Data mining solutions are used to model data, to establish trend analyses and forecasts by using mathematical algorithms and statistics. Our workings concerned with data mining which is the most academic part of the Business Intelligence have been continuing.
Thanks to data mining applications valuable behavioral patterns can be reached. Some areas in which we use data mining are those:
- Cross Sell Model
- Customer Segmentation
- Fraud Detection Model
- Customer Retention Model
- Customer Lifetime Valuation Model
- Social Network Analysis
Consulting services of Soglax in Data Mining covers various sectors and areas. Soglax embodies consultants having valuable experience in both academic and business sectors and training in the subject of data mining. Soglax consultants are experienced with prominent data mining tools like SAS, SPSS, Oracle/Inforsense. Some services of data mining in Soglax:
Customer Segmentation: The objective is to group your customers in terms of their common features and to design different actions for different groups. What is expected with segmentation is to come up with homogeneous customer groups. Three kinds of segmentation can be implemented according to the used variable:
Demographic/Firmographic Segmentation: While individual customers are grouped according to demographic factors like occupation, age, gender, location, etc. , commercial customers are grouped by using firmographic factors like sector, number of employees, age, market share, etc.

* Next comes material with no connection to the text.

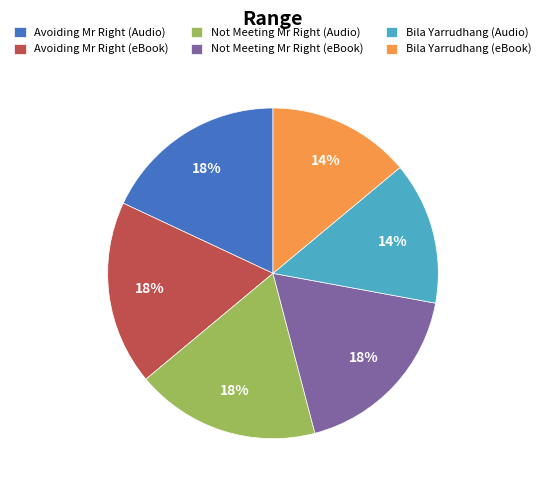

What percentage is the Bila Yarrudhang (eBook) slice, to the nearest percent?

14%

Value Segmentation: Customers are grouped according to the variables showing value of firms like sales revenue, costs, profitability and revenue per unit.
Behavioral Segmentation: Variables used here measure behaviours of customers like usage of operation channels, frequency of operations, the preferred location, product usage.
Hybrid Segmentation: It is done by using all variables stated above.
Cross Sell Model: It is also called as Inclination to Buy Model. The probability that customers buy certain products in a certain channel is forecasted. In that way, marketing activities can be directed to the customers for whom the probability to buy the product is high.
Fraud Detection Model: With this technique, it can be determined immediately whether an action is fraud or not. Credit card fraud, money laundering and fraud in insurance sector can be given as examples.
Customer Retention Model: All companies want to know which customers are loyal and which ones are about to leave. Forecasting models in data mining help to answer this question and therefore companies are able to take action to prevent high-valued customers from leaving.
Customer Lifetime Valuation Model: To analyze the past and current value of customers are beneficial but inadequate at the same time. For instance, which customer is more valuable? The customer with a high value who is about to leave or the customer with a relatively low value who is going to use products and services of the company for years? By taking all relationships between the customer and the company into consideration, techniques in Customer Lifetime Valuation Model enable us to make valuation.